3 mar. 2011

"Zape Gato, Ñaragato"


Visitar la Península de Macanao es una experiencia de la cual uno no se cansa, no sólo por las bellezas naturales, que de por sí le sobran, esta tierra tiene una energía distinta, tiene algo que no se puede describir con palabras. Las raras formas de sus montañas (el perfil del indio, un pico inclinado, etc.), despiertan fascinación, pero si nos adentramos un poco en sus pueblos, en sus veredas, en sus espinales y bosques xerófitos, descubrimos cosas asombrosas. Algunas jocosas, algunas conmovedoras y otras simplemente fascinantes.

Tuve la oportunidad de conocer un camino llamado Sendero Ecológico “La Chica”. Resulta que es un lugar, celosamente cuidado por una fundación llamada Provita, cuyo propósito es el rescate de una especie de cotorra autóctona de Margarita, la cual se encuentra en peligro de extinción. La Cotorra Margariteña busca este sendero y la protección de sus árboles para anidar y pernoctar.

Los biólogos de esta fundación, además de estudiarlas, les construyen nido artificiales y velan por la salud y el cuidado de los pichones, hasta donde sus posibilidades les permiten, debido a que manos inescrupulosas de vendedores clandestinos de animales, han incursionado en reiteradas ocasiones (muchas veces armados) para retirar los pichones del simpático lorito. Cabe destacar que esta fundación ayuda otras especies en peligro y que son autóctonas de la Isla, como el Periquito Ñángaro, el Venado Caramerudo y el Mono Capuchino Margariteño.

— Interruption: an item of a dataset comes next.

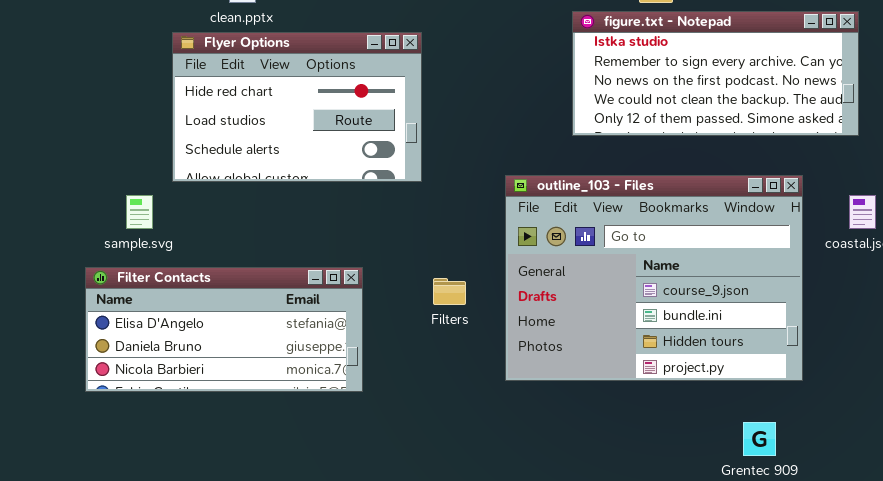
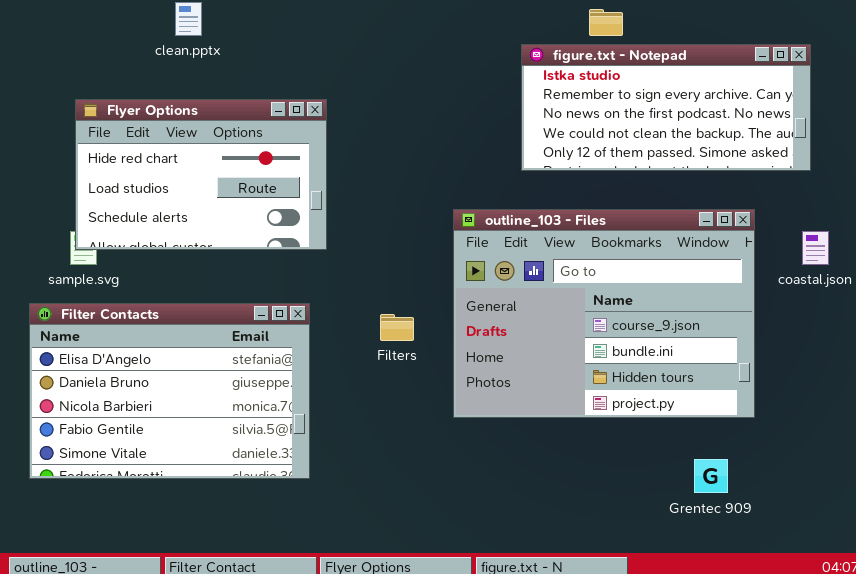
Flyer Options: [172,32,422,182] -> [75,99,327,250], moved
Filter Contacts: [85,267,363,392] -> [29,303,310,479], resized

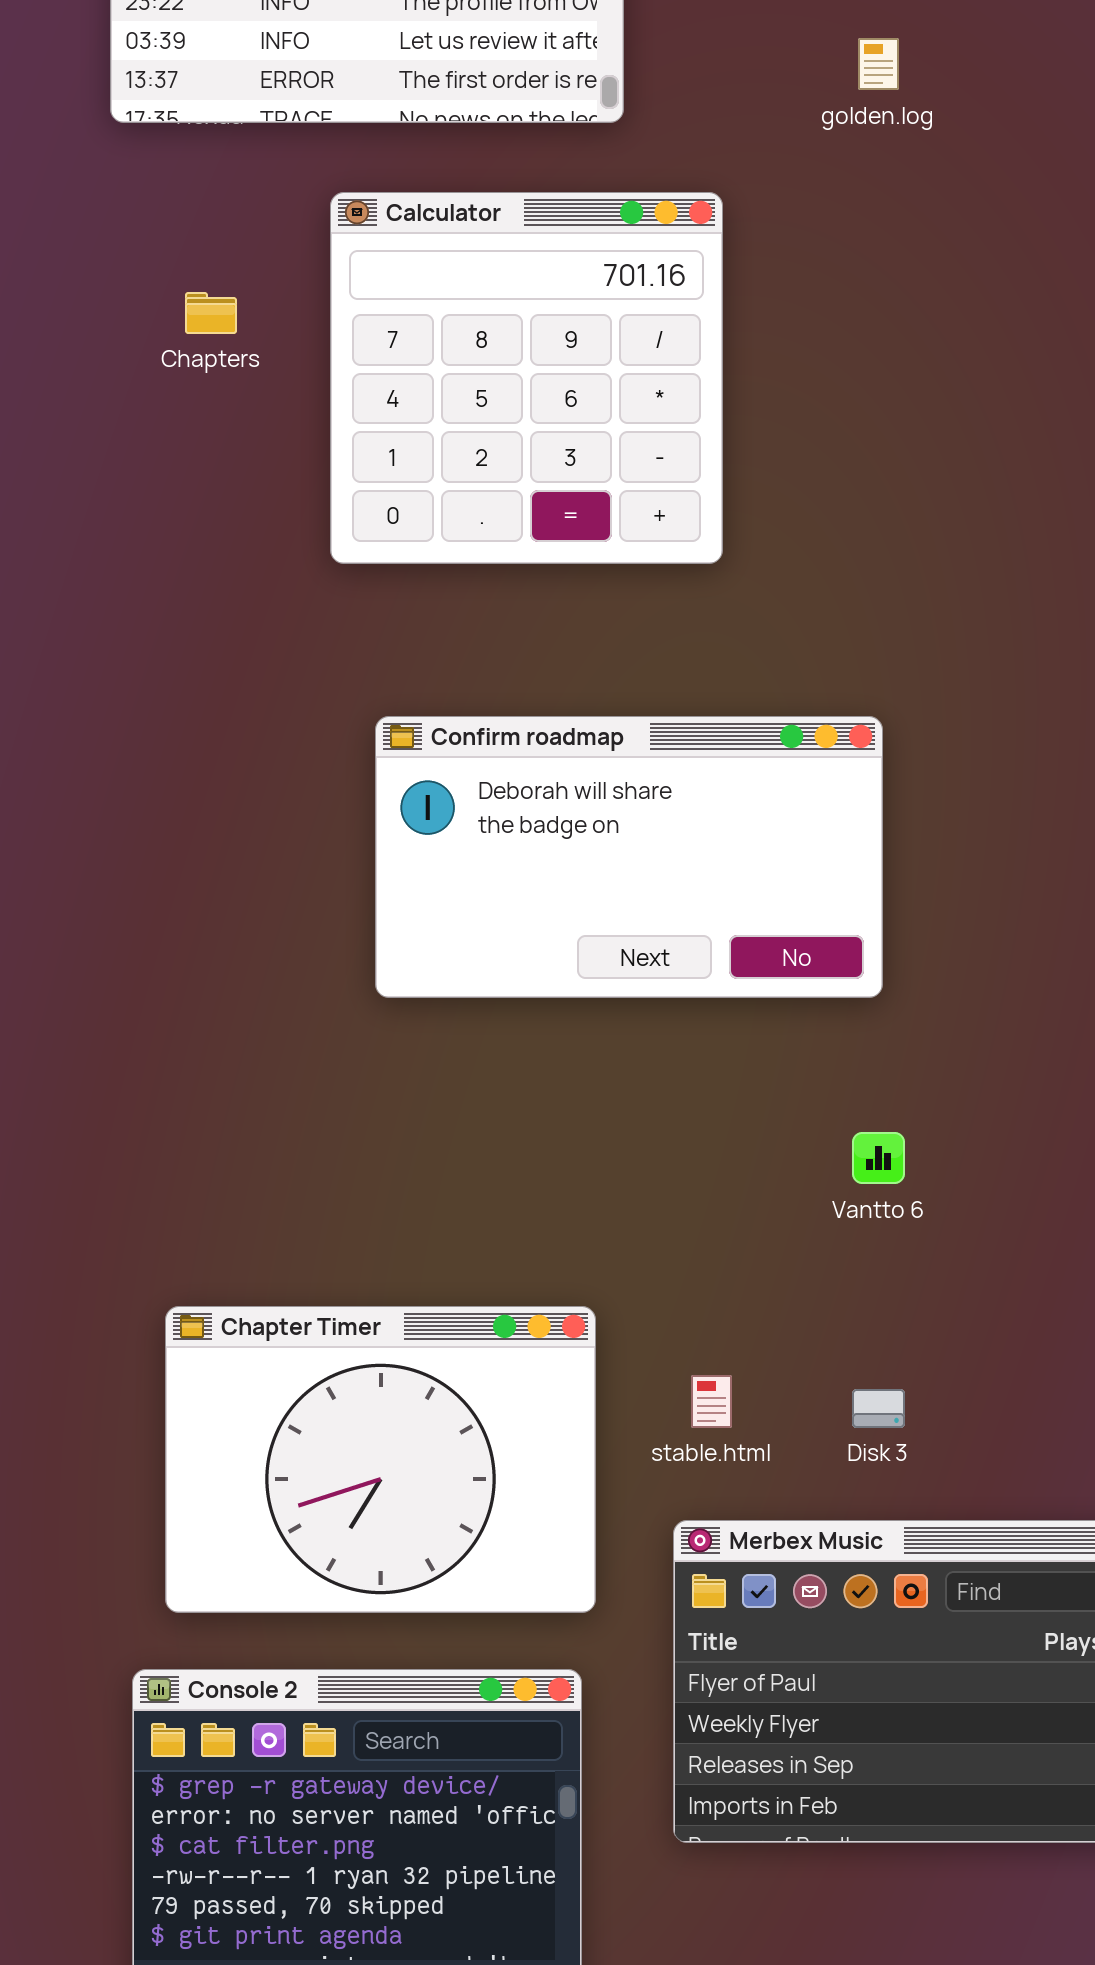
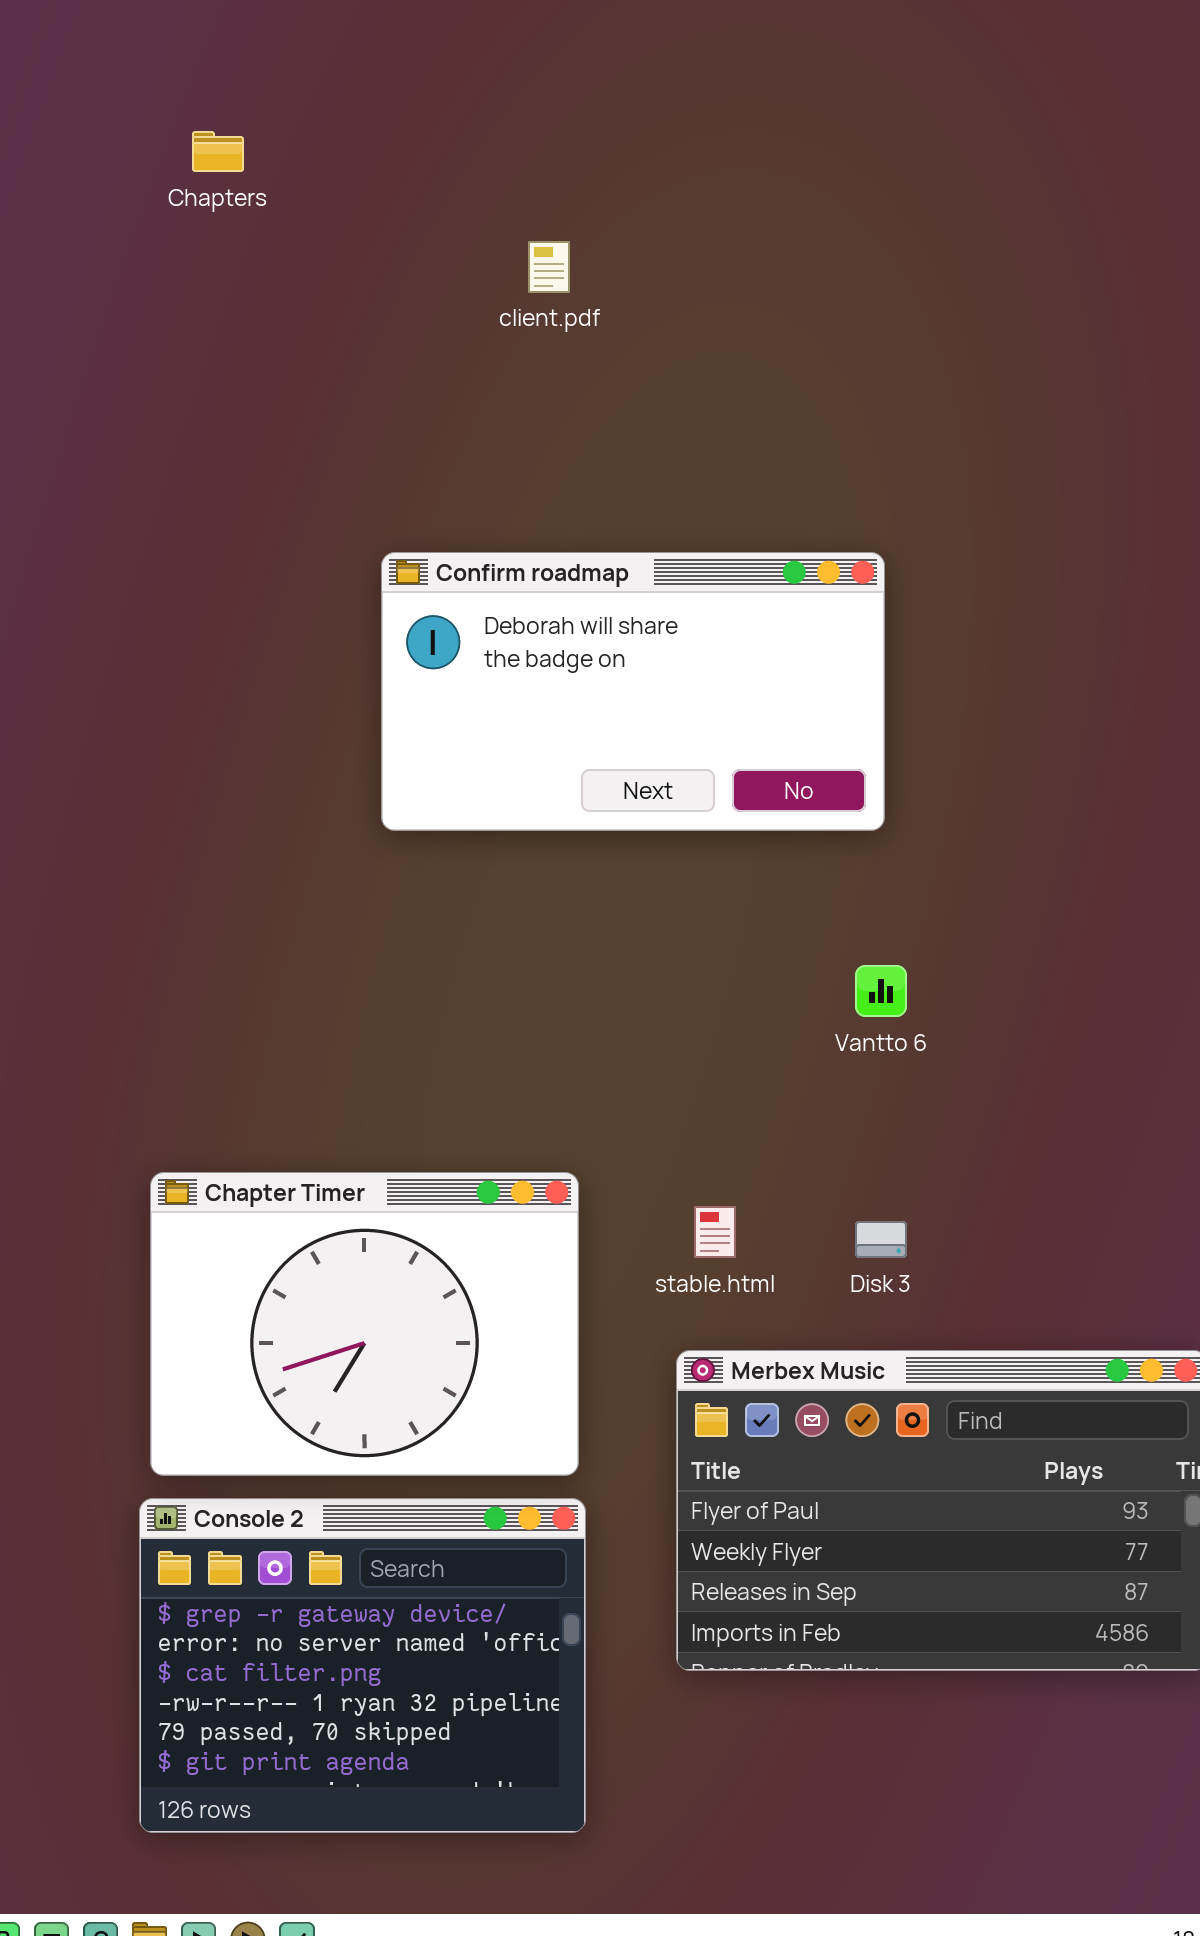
Calculator: [330,192,723,564] -> none, closed
Chapter Timer: [165,1306,596,1613] -> [150,1172,579,1476], moved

Gracias a la gentileza de estos fieles amigos de la naturaleza, me pude adentrar con mi cámara, dentro de caminos espinados, llenos de vegetación xerófita y de animales de sangre fría, a la espera de la llegada de las cotorras. Mientras lo hacía, aprovechaba la espera para tomar fotos del entorno, y ajustar la exposición de mi cámara, sin embargo, empecé a escuchar un sonido muy familiar, era un sonido como de una pequeña maraca. Obviamente, lo primero que asoció mi mente, era que me encontraba importunando a alguna serpiente de Cascabel, las cuales abundan en Macanao.

Brinqué rápidamente, sin esperar avistar al reptil, buscando salir de su territorio, pero esa situación se repitió en varias ocasiones, hasta que en un momento caí en cuenta que el sonido se multiplicaba a medida que caminaba por el sendero. Busqué una explicación creíble, la cual mejorara la conclusión que mi mente temerosa me pretendía dar en ese momento. Así encontré a un lugareño, el cual con una gran sonrisa en la boca, me explicó que dicho sonido provenía de un pequeño insecto, parecido a un saltamontes, llamado popularmente “Ñaragato”, el cual, para espantar a su principal depredador: los gatos, emitía un sonido parecido al de una serpiente de Cascabel, lo que espantaba a los felinos. En ese momento descubrí asombrado, el origen del famoso dicho popular: “Zape gato, Ñaragato”, muy utilizado en Venezuela, para ahuyentar los malos espíritus o malas “vibras” de algunas personas, aunque también en otras zonas del país se le conoce con este nombre a una planta espinosa, como lo reseña Miguel Otero Silva en algunos extractos de su famosa novela “Casas Muertas” (... y empezaron a poblarla los lagartijos y a espinarla los ñaragatos. ... ojos verdes de Isabel Teresa, punzándole el corazón con la saña del ñaragato. ..).

Después de acostumbrarme al concierto de los simpáticos insectos, llegó un sonido estruendoso, no tan armónico como el anterior, muy parecido a lo que comúnmente se conoce como “rezongar”. Eran los hermosos Psitaciformes (nombre científico de las cotorras), que llegaban a retozar y prepararse para pasar el final de la tarde y toda la noche.

Conseguí algunas buenas capturas con mi cámara, pero por no contar en ese momento con un lente con mayor zoom, me vi obligado a acercarme sigilosamente a las cotorras, pero éstas con su fenomenal vista, me divisaban desde distancias hasta de 7 metros, y la ausencia de camuflaje en mi ropa, les facilitó la tarea. De todas maneras fue placentero compartir ese ruidoso momento con estas hermosas aves, y dejó en mí el deseo de realizar una futura visita, mejor apertrechado.